To-do item: Please rewrite the stretch from the start of the material through the line containing "January 2023", switching "makeup" to "cosmetics" and keeping everything else unchanged.

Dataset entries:

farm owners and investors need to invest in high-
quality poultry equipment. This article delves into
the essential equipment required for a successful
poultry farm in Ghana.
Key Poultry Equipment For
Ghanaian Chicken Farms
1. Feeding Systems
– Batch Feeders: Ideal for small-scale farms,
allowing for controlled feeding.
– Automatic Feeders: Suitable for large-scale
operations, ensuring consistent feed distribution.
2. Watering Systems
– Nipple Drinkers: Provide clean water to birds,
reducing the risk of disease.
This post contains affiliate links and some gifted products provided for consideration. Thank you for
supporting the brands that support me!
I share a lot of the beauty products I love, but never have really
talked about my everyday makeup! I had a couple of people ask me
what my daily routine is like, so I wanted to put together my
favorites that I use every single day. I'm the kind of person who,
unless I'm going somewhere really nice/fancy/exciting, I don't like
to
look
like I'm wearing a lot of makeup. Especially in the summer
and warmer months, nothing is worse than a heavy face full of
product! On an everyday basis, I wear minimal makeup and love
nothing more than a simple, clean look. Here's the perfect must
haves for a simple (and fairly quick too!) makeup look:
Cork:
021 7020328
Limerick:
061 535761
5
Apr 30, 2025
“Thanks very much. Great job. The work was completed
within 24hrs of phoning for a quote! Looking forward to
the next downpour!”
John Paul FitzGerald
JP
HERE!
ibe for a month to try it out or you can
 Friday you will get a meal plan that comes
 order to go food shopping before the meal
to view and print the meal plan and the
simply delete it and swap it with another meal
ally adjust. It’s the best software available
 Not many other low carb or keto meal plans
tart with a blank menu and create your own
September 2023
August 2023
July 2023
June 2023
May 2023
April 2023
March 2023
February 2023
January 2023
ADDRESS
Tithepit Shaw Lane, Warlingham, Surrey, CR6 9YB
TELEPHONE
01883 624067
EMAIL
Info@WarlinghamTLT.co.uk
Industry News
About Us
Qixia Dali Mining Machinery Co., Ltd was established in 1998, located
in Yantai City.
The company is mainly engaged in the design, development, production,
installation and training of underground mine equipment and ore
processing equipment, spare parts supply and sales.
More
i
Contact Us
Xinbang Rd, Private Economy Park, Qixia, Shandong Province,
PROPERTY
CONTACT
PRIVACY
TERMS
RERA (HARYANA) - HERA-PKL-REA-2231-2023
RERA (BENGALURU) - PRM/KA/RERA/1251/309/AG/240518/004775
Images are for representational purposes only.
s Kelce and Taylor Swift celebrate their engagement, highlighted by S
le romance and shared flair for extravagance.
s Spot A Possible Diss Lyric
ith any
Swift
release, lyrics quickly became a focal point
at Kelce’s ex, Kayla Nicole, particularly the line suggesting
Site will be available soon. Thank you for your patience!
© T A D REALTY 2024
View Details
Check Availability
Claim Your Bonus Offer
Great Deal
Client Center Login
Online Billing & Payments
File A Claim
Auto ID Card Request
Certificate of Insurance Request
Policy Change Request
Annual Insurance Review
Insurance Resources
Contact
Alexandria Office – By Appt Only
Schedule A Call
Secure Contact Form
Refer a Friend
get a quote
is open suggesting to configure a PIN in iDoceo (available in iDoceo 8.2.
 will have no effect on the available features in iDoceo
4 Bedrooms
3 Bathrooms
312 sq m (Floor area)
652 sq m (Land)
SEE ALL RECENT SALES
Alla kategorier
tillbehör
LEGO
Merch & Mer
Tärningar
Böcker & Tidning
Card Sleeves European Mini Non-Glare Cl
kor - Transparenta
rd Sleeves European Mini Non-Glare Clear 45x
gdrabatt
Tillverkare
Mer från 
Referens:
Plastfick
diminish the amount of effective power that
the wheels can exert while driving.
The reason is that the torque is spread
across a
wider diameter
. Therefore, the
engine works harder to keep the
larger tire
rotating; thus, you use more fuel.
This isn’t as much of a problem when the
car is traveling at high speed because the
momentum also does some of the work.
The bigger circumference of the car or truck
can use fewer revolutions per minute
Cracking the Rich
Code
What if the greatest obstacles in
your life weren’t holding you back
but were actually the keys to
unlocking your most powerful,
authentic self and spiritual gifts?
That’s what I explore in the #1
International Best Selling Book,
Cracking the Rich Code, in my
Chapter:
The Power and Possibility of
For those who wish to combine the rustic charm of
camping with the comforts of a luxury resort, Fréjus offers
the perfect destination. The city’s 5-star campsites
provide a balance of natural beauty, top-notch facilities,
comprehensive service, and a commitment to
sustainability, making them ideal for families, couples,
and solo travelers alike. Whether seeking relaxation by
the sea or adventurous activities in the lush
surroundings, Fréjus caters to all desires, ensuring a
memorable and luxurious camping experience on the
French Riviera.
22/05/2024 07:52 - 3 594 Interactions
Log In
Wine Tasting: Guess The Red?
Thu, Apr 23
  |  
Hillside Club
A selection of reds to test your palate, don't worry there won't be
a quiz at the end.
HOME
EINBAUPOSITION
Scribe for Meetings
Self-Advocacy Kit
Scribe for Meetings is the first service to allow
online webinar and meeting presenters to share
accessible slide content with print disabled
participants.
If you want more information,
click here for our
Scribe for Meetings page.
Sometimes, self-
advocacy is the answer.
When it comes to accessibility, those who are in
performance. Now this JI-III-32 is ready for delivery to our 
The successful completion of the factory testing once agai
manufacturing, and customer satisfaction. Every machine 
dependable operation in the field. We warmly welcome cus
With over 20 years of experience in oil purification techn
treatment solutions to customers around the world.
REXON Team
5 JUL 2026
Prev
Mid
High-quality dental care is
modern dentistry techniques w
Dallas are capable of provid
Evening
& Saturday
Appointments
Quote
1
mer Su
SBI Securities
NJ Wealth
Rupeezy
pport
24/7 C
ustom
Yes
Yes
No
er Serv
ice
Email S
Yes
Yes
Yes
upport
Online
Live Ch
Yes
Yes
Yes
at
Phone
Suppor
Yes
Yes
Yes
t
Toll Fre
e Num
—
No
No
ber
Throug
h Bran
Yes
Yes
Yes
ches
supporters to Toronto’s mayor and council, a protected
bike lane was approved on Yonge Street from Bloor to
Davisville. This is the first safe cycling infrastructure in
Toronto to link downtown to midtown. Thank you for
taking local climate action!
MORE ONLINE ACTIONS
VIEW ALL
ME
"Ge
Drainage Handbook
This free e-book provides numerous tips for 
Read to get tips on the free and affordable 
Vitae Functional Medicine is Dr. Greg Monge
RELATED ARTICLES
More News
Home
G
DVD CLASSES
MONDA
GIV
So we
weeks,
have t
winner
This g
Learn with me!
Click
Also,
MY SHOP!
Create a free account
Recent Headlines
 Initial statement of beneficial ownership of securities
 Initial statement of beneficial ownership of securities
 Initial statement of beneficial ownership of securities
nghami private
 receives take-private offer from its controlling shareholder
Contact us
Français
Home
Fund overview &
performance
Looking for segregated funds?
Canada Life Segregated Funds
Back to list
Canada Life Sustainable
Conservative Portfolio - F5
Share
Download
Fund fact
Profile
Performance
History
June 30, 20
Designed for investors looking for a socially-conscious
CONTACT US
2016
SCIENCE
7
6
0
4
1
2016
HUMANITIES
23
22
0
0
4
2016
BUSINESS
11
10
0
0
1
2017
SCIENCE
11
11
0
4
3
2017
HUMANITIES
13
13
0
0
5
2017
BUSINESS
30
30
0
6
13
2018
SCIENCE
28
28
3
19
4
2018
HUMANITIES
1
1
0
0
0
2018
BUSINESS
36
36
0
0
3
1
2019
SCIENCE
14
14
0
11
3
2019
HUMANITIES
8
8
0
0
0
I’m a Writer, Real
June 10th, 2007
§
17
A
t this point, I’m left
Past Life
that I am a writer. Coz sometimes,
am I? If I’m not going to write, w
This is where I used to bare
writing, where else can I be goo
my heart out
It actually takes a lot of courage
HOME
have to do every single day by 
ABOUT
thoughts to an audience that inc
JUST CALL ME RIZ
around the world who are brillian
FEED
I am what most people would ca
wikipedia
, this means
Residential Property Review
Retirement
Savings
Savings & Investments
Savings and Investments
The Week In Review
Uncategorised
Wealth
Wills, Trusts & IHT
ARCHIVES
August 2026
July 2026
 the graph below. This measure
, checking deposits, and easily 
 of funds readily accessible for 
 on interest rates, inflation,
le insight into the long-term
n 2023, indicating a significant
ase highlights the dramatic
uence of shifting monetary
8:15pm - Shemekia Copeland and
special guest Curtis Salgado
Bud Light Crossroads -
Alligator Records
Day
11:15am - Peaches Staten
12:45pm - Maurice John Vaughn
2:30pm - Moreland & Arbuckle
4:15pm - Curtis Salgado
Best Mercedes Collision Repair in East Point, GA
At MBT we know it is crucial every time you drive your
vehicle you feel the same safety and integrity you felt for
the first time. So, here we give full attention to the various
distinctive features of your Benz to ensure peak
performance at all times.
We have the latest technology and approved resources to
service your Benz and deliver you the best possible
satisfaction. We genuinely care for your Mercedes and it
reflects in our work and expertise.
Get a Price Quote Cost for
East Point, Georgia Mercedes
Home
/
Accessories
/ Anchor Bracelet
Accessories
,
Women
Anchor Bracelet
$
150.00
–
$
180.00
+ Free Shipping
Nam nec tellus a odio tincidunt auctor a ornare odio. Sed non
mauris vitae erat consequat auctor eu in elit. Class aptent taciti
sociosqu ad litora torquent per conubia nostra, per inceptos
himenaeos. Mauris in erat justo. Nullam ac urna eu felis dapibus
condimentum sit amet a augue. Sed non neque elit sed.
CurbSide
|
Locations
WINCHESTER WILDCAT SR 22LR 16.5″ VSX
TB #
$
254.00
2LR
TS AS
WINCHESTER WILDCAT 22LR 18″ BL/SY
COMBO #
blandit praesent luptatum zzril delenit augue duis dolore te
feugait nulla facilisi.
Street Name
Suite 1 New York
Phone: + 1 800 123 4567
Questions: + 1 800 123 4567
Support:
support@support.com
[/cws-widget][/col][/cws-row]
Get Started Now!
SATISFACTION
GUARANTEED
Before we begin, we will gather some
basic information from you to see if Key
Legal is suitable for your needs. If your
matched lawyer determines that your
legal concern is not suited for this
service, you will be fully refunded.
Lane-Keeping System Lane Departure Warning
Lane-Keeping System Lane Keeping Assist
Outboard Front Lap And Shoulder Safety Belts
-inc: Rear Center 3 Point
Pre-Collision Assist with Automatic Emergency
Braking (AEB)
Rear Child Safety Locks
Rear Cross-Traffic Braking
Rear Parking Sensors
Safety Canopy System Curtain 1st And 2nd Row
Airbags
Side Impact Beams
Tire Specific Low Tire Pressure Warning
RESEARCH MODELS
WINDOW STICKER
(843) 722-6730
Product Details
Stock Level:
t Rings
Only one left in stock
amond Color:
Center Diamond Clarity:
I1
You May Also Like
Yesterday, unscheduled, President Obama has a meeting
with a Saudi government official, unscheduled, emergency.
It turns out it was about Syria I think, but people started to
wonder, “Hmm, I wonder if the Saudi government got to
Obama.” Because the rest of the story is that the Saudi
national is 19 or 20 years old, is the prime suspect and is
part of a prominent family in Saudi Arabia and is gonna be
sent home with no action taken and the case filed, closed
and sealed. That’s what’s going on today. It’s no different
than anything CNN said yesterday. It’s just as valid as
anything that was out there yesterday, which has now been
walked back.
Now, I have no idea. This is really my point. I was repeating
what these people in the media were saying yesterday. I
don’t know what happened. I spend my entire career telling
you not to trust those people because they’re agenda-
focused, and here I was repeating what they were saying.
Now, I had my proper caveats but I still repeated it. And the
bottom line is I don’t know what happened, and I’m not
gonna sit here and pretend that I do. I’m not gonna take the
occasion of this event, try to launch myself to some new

Answer space:
farm owners and investors need to invest in high-
quality poultry equipment. This article delves into
the essential equipment required for a successful
poultry farm in Ghana.
Key Poultry Equipment For
Ghanaian Chicken Farms
1. Feeding Systems
– Batch Feeders: Ideal for small-scale farms,
allowing for controlled feeding.
– Automatic Feeders: Suitable for large-scale
operations, ensuring consistent feed distribution.
2. Watering Systems
– Nipple Drinkers: Provide clean water to birds,
reducing the risk of disease.
This post contains affiliate links and some gifted products provided for consideration. Thank you for
supporting the brands that support me!
I share a lot of the beauty products I love, but never have really
talked about my everyday cosmetics! I had a couple of people ask me
what my daily routine is like, so I wanted to put together my
favorites that I use every single day. I'm the kind of person who,
unless I'm going somewhere really nice/fancy/exciting, I don't like
to
look
like I'm wearing a lot of cosmetics. Especially in the summer
and warmer months, nothing is worse than a heavy face full of
product! On an everyday basis, I wear minimal cosmetics and love
nothing more than a simple, clean look. Here's the perfect must
haves for a simple (and fairly quick too!) cosmetics look:
Cork:
021 7020328
Limerick:
061 535761
5
Apr 30, 2025
“Thanks very much. Great job. The work was completed
within 24hrs of phoning for a quote! Looking forward to
the next downpour!”
John Paul FitzGerald
JP
HERE!
ibe for a month to try it out or you can
 Friday you will get a meal plan that comes
 order to go food shopping before the meal
to view and print the meal plan and the
simply delete it and swap it with another meal
ally adjust. It’s the best software available
 Not many other low carb or keto meal plans
tart with a blank menu and create your own
September 2023
August 2023
July 2023
June 2023
May 2023
April 2023
March 2023
February 2023
January 2023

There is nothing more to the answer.